### Records provided
○ ○ ○ ○
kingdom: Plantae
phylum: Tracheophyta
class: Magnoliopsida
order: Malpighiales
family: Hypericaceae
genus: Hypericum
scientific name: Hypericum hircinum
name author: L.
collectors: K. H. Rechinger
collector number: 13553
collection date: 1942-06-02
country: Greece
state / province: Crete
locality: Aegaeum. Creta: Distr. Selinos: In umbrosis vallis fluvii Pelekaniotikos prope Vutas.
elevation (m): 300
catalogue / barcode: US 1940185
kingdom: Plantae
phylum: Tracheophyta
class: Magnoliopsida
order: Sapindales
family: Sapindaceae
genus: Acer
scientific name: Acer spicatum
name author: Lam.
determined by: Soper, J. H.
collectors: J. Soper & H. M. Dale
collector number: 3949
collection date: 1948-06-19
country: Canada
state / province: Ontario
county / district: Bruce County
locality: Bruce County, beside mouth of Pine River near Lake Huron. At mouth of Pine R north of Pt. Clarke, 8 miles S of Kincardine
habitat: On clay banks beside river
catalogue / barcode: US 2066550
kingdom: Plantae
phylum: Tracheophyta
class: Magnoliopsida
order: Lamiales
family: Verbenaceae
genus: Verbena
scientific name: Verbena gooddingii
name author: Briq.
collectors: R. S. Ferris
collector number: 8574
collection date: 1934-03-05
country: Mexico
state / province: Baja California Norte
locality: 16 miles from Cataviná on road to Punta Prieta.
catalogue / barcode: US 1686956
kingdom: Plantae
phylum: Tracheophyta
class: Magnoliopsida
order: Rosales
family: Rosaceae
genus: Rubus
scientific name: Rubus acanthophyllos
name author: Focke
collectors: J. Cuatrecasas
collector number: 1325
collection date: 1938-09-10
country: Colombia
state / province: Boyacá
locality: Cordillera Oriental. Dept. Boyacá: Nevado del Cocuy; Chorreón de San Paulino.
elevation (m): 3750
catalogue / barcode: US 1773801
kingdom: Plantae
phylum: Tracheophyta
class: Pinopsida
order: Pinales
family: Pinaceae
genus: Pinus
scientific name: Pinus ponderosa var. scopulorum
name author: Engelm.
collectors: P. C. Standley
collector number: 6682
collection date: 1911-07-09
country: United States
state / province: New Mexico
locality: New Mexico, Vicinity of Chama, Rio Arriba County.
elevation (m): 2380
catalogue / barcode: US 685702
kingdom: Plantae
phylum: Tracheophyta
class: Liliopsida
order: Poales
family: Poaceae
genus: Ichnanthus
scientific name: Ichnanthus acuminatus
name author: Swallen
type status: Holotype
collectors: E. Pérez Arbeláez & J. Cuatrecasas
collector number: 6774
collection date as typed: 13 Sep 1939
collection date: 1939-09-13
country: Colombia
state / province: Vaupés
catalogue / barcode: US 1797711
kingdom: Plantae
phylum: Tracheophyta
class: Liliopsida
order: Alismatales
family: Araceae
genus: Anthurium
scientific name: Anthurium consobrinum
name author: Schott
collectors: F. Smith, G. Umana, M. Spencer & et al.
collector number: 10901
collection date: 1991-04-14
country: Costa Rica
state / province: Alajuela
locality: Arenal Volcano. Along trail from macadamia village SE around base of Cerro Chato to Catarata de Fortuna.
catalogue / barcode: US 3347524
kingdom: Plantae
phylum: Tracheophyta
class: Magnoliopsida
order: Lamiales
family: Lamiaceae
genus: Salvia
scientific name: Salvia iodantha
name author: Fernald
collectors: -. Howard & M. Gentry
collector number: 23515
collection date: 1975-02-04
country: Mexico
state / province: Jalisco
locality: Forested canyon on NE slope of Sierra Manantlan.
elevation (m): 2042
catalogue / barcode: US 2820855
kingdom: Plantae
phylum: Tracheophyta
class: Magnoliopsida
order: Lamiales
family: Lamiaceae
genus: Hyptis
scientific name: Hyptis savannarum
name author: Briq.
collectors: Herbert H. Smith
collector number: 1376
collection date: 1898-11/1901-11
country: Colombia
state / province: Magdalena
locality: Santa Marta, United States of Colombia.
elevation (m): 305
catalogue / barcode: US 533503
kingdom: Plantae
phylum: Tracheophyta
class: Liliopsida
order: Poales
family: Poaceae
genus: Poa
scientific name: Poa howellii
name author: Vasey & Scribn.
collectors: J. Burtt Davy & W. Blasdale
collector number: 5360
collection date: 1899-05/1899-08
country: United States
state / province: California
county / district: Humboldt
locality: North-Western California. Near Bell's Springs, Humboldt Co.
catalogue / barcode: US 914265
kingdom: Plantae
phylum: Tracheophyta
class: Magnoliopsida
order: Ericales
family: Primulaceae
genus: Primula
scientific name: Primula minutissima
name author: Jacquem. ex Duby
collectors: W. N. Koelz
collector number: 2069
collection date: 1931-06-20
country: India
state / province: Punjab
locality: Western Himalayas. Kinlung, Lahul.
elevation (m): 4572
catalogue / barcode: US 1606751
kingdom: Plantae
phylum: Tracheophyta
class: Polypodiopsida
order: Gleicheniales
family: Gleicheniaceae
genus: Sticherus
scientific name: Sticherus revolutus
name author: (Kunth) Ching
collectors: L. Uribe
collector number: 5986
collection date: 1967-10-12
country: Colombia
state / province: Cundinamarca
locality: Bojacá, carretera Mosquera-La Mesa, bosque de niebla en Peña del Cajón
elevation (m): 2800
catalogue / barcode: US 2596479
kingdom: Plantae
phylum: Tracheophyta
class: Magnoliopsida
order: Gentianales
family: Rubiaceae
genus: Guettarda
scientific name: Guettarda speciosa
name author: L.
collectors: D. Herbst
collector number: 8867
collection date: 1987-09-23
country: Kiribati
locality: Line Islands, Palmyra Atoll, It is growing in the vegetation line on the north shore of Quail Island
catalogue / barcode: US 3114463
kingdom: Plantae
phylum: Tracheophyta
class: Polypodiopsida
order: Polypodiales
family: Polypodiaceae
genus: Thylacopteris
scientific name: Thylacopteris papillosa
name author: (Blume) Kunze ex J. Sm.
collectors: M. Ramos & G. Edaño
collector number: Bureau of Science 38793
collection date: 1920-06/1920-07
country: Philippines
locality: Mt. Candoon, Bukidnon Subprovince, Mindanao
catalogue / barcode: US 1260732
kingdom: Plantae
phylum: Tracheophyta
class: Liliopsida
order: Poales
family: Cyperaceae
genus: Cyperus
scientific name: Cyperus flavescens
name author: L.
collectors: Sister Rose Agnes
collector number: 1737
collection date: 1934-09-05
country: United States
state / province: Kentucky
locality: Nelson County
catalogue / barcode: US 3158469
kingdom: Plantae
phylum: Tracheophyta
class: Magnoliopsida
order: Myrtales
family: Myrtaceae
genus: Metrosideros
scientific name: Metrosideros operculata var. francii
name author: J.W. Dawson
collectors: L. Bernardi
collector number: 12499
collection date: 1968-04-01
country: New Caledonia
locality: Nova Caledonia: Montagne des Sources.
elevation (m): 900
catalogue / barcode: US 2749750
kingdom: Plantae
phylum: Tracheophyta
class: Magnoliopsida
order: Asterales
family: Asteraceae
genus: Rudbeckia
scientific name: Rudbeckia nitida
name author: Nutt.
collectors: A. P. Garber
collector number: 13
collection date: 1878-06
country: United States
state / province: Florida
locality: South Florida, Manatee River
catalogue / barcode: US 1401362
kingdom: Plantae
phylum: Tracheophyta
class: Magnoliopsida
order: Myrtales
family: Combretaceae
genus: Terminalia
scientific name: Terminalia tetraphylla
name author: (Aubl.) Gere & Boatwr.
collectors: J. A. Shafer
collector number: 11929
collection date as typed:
○ ○ ○ ○
### What is asked
Give all the items again with every "collector number" replaced by "field number". Leave everything else unchanged.

### Output for this task
kingdom: Plantae
phylum: Tracheophyta
class: Magnoliopsida
order: Malpighiales
family: Hypericaceae
genus: Hypericum
scientific name: Hypericum hircinum
name author: L.
collectors: K. H. Rechinger
field number: 13553
collection date: 1942-06-02
country: Greece
state / province: Crete
locality: Aegaeum. Creta: Distr. Selinos: In umbrosis vallis fluvii Pelekaniotikos prope Vutas.
elevation (m): 300
catalogue / barcode: US 1940185
kingdom: Plantae
phylum: Tracheophyta
class: Magnoliopsida
order: Sapindales
family: Sapindaceae
genus: Acer
scientific name: Acer spicatum
name author: Lam.
determined by: Soper, J. H.
collectors: J. Soper & H. M. Dale
field number: 3949
collection date: 1948-06-19
country: Canada
state / province: Ontario
county / district: Bruce County
locality: Bruce County, beside mouth of Pine River near Lake Huron. At mouth of Pine R north of Pt. Clarke, 8 miles S of Kincardine
habitat: On clay banks beside river
catalogue / barcode: US 2066550
kingdom: Plantae
phylum: Tracheophyta
class: Magnoliopsida
order: Lamiales
family: Verbenaceae
genus: Verbena
scientific name: Verbena gooddingii
name author: Briq.
collectors: R. S. Ferris
field number: 8574
collection date: 1934-03-05
country: Mexico
state / province: Baja California Norte
locality: 16 miles from Cataviná on road to Punta Prieta.
catalogue / barcode: US 1686956
kingdom: Plantae
phylum: Tracheophyta
class: Magnoliopsida
order: Rosales
family: Rosaceae
genus: Rubus
scientific name: Rubus acanthophyllos
name author: Focke
collectors: J. Cuatrecasas
field number: 1325
collection date: 1938-09-10
country: Colombia
state / province: Boyacá
locality: Cordillera Oriental. Dept. Boyacá: Nevado del Cocuy; Chorreón de San Paulino.
elevation (m): 3750
catalogue / barcode: US 1773801
kingdom: Plantae
phylum: Tracheophyta
class: Pinopsida
order: Pinales
family: Pinaceae
genus: Pinus
scientific name: Pinus ponderosa var. scopulorum
name author: Engelm.
collectors: P. C. Standley
field number: 6682
collection date: 1911-07-09
country: United States
state / province: New Mexico
locality: New Mexico, Vicinity of Chama, Rio Arriba County.
elevation (m): 2380
catalogue / barcode: US 685702
kingdom: Plantae
phylum: Tracheophyta
class: Liliopsida
order: Poales
family: Poaceae
genus: Ichnanthus
scientific name: Ichnanthus acuminatus
name author: Swallen
type status: Holotype
collectors: E. Pérez Arbeláez & J. Cuatrecasas
field number: 6774
collection date as typed: 13 Sep 1939
collection date: 1939-09-13
country: Colombia
state / province: Vaupés
catalogue / barcode: US 1797711
kingdom: Plantae
phylum: Tracheophyta
class: Liliopsida
order: Alismatales
family: Araceae
genus: Anthurium
scientific name: Anthurium consobrinum
name author: Schott
collectors: F. Smith, G. Umana, M. Spencer & et al.
field number: 10901
collection date: 1991-04-14
country: Costa Rica
state / province: Alajuela
locality: Arenal Volcano. Along trail from macadamia village SE around base of Cerro Chato to Catarata de Fortuna.
catalogue / barcode: US 3347524
kingdom: Plantae
phylum: Tracheophyta
class: Magnoliopsida
order: Lamiales
family: Lamiaceae
genus: Salvia
scientific name: Salvia iodantha
name author: Fernald
collectors: -. Howard & M. Gentry
field number: 23515
collection date: 1975-02-04
country: Mexico
state / province: Jalisco
locality: Forested canyon on NE slope of Sierra Manantlan.
elevation (m): 2042
catalogue / barcode: US 2820855
kingdom: Plantae
phylum: Tracheophyta
class: Magnoliopsida
order: Lamiales
family: Lamiaceae
genus: Hyptis
scientific name: Hyptis savannarum
name author: Briq.
collectors: Herbert H. Smith
field number: 1376
collection date: 1898-11/1901-11
country: Colombia
state / province: Magdalena
locality: Santa Marta, United States of Colombia.
elevation (m): 305
catalogue / barcode: US 533503
kingdom: Plantae
phylum: Tracheophyta
class: Liliopsida
order: Poales
family: Poaceae
genus: Poa
scientific name: Poa howellii
name author: Vasey & Scribn.
collectors: J. Burtt Davy & W. Blasdale
field number: 5360
collection date: 1899-05/1899-08
country: United States
state / province: California
county / district: Humboldt
locality: North-Western California. Near Bell's Springs, Humboldt Co.
catalogue / barcode: US 914265
kingdom: Plantae
phylum: Tracheophyta
class: Magnoliopsida
order: Ericales
family: Primulaceae
genus: Primula
scientific name: Primula minutissima
name author: Jacquem. ex Duby
collectors: W. N. Koelz
field number: 2069
collection date: 1931-06-20
country: India
state / province: Punjab
locality: Western Himalayas. Kinlung, Lahul.
elevation (m): 4572
catalogue / barcode: US 1606751
kingdom: Plantae
phylum: Tracheophyta
class: Polypodiopsida
order: Gleicheniales
family: Gleicheniaceae
genus: Sticherus
scientific name: Sticherus revolutus
name author: (Kunth) Ching
collectors: L. Uribe
field number: 5986
collection date: 1967-10-12
country: Colombia
state / province: Cundinamarca
locality: Bojacá, carretera Mosquera-La Mesa, bosque de niebla en Peña del Cajón
elevation (m): 2800
catalogue / barcode: US 2596479
kingdom: Plantae
phylum: Tracheophyta
class: Magnoliopsida
order: Gentianales
family: Rubiaceae
genus: Guettarda
scientific name: Guettarda speciosa
name author: L.
collectors: D. Herbst
field number: 8867
collection date: 1987-09-23
country: Kiribati
locality: Line Islands, Palmyra Atoll, It is growing in the vegetation line on the north shore of Quail Island
catalogue / barcode: US 3114463
kingdom: Plantae
phylum: Tracheophyta
class: Polypodiopsida
order: Polypodiales
family: Polypodiaceae
genus: Thylacopteris
scientific name: Thylacopteris papillosa
name author: (Blume) Kunze ex J. Sm.
collectors: M. Ramos & G. Edaño
field number: Bureau of Science 38793
collection date: 1920-06/1920-07
country: Philippines
locality: Mt. Candoon, Bukidnon Subprovince, Mindanao
catalogue / barcode: US 1260732
kingdom: Plantae
phylum: Tracheophyta
class: Liliopsida
order: Poales
family: Cyperaceae
genus: Cyperus
scientific name: Cyperus flavescens
name author: L.
collectors: Sister Rose Agnes
field number: 1737
collection date: 1934-09-05
country: United States
state / province: Kentucky
locality: Nelson County
catalogue / barcode: US 3158469
kingdom: Plantae
phylum: Tracheophyta
class: Magnoliopsida
order: Myrtales
family: Myrtaceae
genus: Metrosideros
scientific name: Metrosideros operculata var. francii
name author: J.W. Dawson
collectors: L. Bernardi
field number: 12499
collection date: 1968-04-01
country: New Caledonia
locality: Nova Caledonia: Montagne des Sources.
elevation (m): 900
catalogue / barcode: US 2749750
kingdom: Plantae
phylum: Tracheophyta
class: Magnoliopsida
order: Asterales
family: Asteraceae
genus: Rudbeckia
scientific name: Rudbeckia nitida
name author: Nutt.
collectors: A. P. Garber
field number: 13
collection date: 1878-06
country: United States
state / province: Florida
locality: South Florida, Manatee River
catalogue / barcode: US 1401362
kingdom: Plantae
phylum: Tracheophyta
class: Magnoliopsida
order: Myrtales
family: Combretaceae
genus: Terminalia
scientific name: Terminalia tetraphylla
name author: (Aubl.) Gere & Boatwr.
collectors: J. A. Shafer
field number: 11929
collection date as typed:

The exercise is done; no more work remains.